Supplied passage:
########################################

It looks like another week of rain here in West Virginia….So running, gym climbing and route developing.  Life is hard.

Tactics for getting it done. Aka. Stacking the odds in your favor.

Anyone who has read my blog or talked to me knows that I’m straight forward with my motivations for climbing. Climbing is my life and I work very hard to climb as hard as possible.
Sticking the crux on “The Beast in Me” 5.12a R.  Photo Jared Musgrave

I will note that I am referring to sport climbing and bouldering. When I gear climb I will typically try to climb the route “well” as in not be a chuffer with my gear, climb efficiently etc.

Here are a few tips to stack the odds in your favor: 
  • Work out beta; Look around too.  Don’t just follow the tick marks, look for new holds and new beta.  Especially at the Red River Gorge, I’ve found “new holds” many times.
  • Stack gear for dangerous sections.  If you are placing small gear, place more than once piece.  The extra energy is worth the headspace.
  • One sporty sport routes, consider hanging really long slings on bolts so you can clip, and then clip up. With some smart sling-work you can put a “bolt” anywhere you want it.
David Statler with the extended sling on “Harlequin” 5.12b.  Endless Wall, New River Gorge.

For a hard start and dangerous second clip, just stick-clip the second bolt.

Climb in good to ideal temperatures/conditions

For a difficult lead, especially a trad climb, work out all the gear and the moves, then try to send the rig.  Once you’ve worked it out, visualize the movements; chalk and tick key holds (I know people talk smack on tick marks…so brush them off when you’re done.)  When you’re climbing, you don’t want to have to think, but just connect the dots.  A great way to mess up a techy sequence is to try and change beta, or forget your beta half way through the crux.

For sending routes at your limit (grade-wise) pick stuff that is your strength.

  • If you’re in bouldering shape, then pick short, but hard routes.
  • If you’re good on pockets, then pick a route with pockets etc.
  • Stick to the steep juggy routes (if you’re good at those.)

########################################

Supplied entries:
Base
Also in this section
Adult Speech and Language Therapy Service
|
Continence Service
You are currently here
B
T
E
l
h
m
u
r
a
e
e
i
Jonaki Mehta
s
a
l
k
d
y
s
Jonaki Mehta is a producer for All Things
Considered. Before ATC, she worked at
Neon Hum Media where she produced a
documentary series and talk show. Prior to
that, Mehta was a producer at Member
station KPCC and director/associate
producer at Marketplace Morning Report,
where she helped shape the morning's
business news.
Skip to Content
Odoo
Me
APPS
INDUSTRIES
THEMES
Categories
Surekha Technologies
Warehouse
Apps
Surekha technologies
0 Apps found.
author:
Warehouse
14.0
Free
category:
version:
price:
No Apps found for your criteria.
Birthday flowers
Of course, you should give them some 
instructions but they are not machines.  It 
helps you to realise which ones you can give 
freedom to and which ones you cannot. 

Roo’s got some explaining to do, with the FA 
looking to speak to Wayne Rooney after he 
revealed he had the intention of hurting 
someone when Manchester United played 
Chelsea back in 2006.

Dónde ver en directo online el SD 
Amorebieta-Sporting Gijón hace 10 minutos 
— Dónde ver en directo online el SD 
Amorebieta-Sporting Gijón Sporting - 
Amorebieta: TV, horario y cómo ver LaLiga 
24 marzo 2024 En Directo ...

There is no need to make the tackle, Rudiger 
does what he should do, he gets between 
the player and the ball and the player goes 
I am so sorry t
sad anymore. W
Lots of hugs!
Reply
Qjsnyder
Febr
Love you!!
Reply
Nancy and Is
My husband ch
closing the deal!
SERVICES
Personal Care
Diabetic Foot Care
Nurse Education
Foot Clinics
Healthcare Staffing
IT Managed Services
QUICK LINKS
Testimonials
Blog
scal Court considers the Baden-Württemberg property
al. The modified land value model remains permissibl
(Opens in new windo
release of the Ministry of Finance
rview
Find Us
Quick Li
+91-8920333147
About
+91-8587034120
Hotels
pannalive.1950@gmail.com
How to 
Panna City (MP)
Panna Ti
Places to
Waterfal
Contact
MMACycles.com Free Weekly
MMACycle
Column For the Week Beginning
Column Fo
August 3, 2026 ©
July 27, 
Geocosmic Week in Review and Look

########################################

What you need to do:
Please give everything from "David Statler with" down to "is your strength." in the climbing tips again, and substitute "plan" for "beta".

Solution to the problem:
David Statler with the extended sling on “Harlequin” 5.12b.  Endless Wall, New River Gorge.

For a hard start and dangerous second clip, just stick-clip the second bolt.

Climb in good to ideal temperatures/conditions

For a difficult lead, especially a trad climb, work out all the gear and the moves, then try to send the rig.  Once you’ve worked it out, visualize the movements; chalk and tick key holds (I know people talk smack on tick marks…so brush them off when you’re done.)  When you’re climbing, you don’t want to have to think, but just connect the dots.  A great way to mess up a techy sequence is to try and change plan, or forget your plan half way through the crux.

For sending routes at your limit (grade-wise) pick stuff that is your strength.